Page images and extracted text:
=-=-=

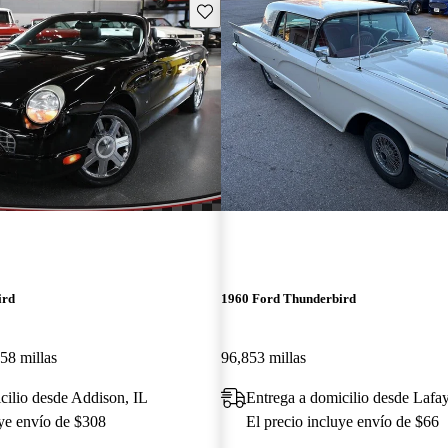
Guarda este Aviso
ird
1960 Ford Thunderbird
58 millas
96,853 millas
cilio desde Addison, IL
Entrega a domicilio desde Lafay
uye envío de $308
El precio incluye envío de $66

=-=-=

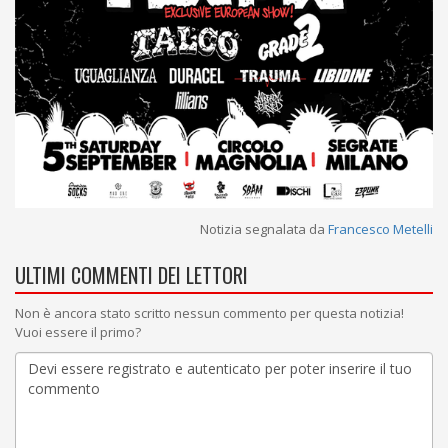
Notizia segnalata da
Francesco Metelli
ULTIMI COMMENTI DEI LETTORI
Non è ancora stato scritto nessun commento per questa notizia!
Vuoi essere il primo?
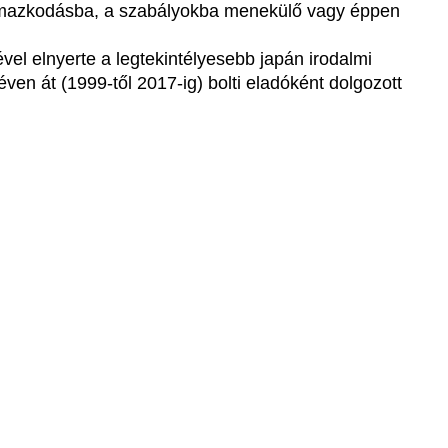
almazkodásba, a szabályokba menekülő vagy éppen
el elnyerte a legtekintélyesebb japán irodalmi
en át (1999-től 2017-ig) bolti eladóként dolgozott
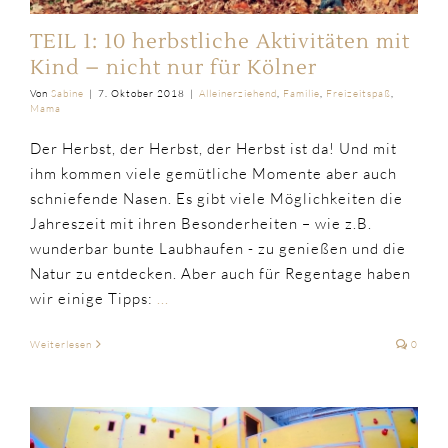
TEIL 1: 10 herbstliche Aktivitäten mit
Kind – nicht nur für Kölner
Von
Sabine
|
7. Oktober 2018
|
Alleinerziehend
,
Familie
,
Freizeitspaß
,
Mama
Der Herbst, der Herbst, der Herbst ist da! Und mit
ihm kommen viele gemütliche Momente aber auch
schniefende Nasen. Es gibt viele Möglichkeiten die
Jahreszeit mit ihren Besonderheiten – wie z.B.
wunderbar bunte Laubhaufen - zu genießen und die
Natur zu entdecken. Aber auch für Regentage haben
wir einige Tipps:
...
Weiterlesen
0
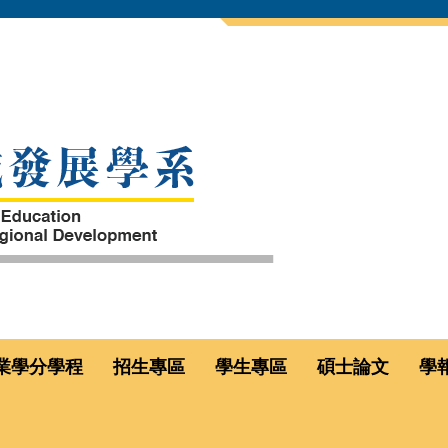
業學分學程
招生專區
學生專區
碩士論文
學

=-=-=

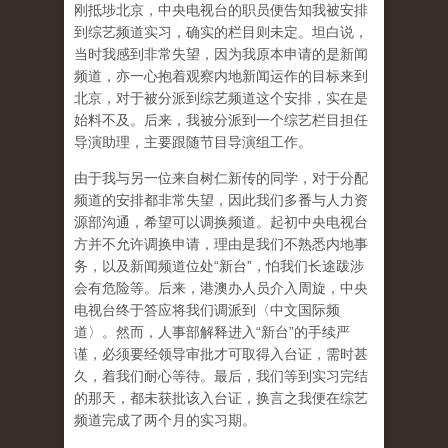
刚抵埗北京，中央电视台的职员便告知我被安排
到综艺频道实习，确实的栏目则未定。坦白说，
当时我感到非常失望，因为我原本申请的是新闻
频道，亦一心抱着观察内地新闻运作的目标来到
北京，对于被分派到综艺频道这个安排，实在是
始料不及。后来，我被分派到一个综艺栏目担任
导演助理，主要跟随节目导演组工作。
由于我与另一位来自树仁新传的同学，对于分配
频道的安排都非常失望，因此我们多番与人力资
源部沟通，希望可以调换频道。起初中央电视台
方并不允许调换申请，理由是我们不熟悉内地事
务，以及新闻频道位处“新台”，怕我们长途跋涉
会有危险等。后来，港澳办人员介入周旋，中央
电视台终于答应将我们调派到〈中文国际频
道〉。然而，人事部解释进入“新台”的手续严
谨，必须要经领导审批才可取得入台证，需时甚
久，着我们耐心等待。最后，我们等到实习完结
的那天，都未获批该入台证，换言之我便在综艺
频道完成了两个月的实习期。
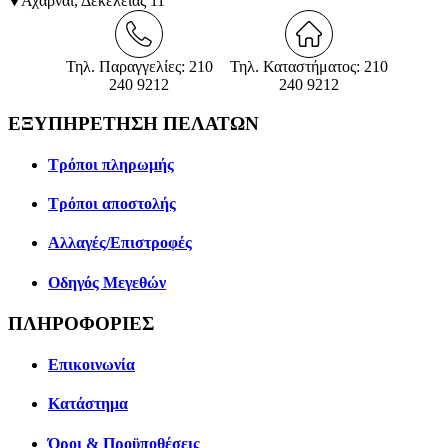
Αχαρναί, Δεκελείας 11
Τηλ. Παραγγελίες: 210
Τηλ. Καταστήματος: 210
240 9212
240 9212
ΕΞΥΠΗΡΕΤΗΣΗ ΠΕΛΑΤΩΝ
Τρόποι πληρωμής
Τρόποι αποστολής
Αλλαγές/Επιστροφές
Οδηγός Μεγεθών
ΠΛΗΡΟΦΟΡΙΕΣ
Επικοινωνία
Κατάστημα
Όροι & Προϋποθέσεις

=-=-=

§ YOUR GOAL:
Lay out every line of the material from the line containing "刚抵埗北京，中央电视台的职员便告知我被安排" down through the line containing "频道完成了两个月的实习期。" as a Markdown table with the columns "Row" and "Text". Number each line in order and leave out any blank lines.

§ WRITTEN RESPONSE:
| Row | Text |
|---|---|
| 1 | 刚抵埗北京，中央电视台的职员便告知我被安排 |
| 2 | 到综艺频道实习，确实的栏目则未定。坦白说， |
| 3 | 当时我感到非常失望，因为我原本申请的是新闻 |
| 4 | 频道，亦一心抱着观察内地新闻运作的目标来到 |
| 5 | 北京，对于被分派到综艺频道这个安排，实在是 |
| 6 | 始料不及。后来，我被分派到一个综艺栏目担任 |
| 7 | 导演助理，主要跟随节目导演组工作。 |
| 8 | 由于我与另一位来自树仁新传的同学，对于分配 |
| 9 | 频道的安排都非常失望，因此我们多番与人力资 |
| 10 | 源部沟通，希望可以调换频道。起初中央电视台 |
| 11 | 方并不允许调换申请，理由是我们不熟悉内地事 |
| 12 | 务，以及新闻频道位处“新台”，怕我们长途跋涉 |
| 13 | 会有危险等。后来，港澳办人员介入周旋，中央 |
| 14 | 电视台终于答应将我们调派到〈中文国际频 |
| 15 | 道〉。然而，人事部解释进入“新台”的手续严 |
| 16 | 谨，必须要经领导审批才可取得入台证，需时甚 |
| 17 | 久，着我们耐心等待。最后，我们等到实习完结 |
| 18 | 的那天，都未获批该入台证，换言之我便在综艺 |
| 19 | 频道完成了两个月的实习期。 |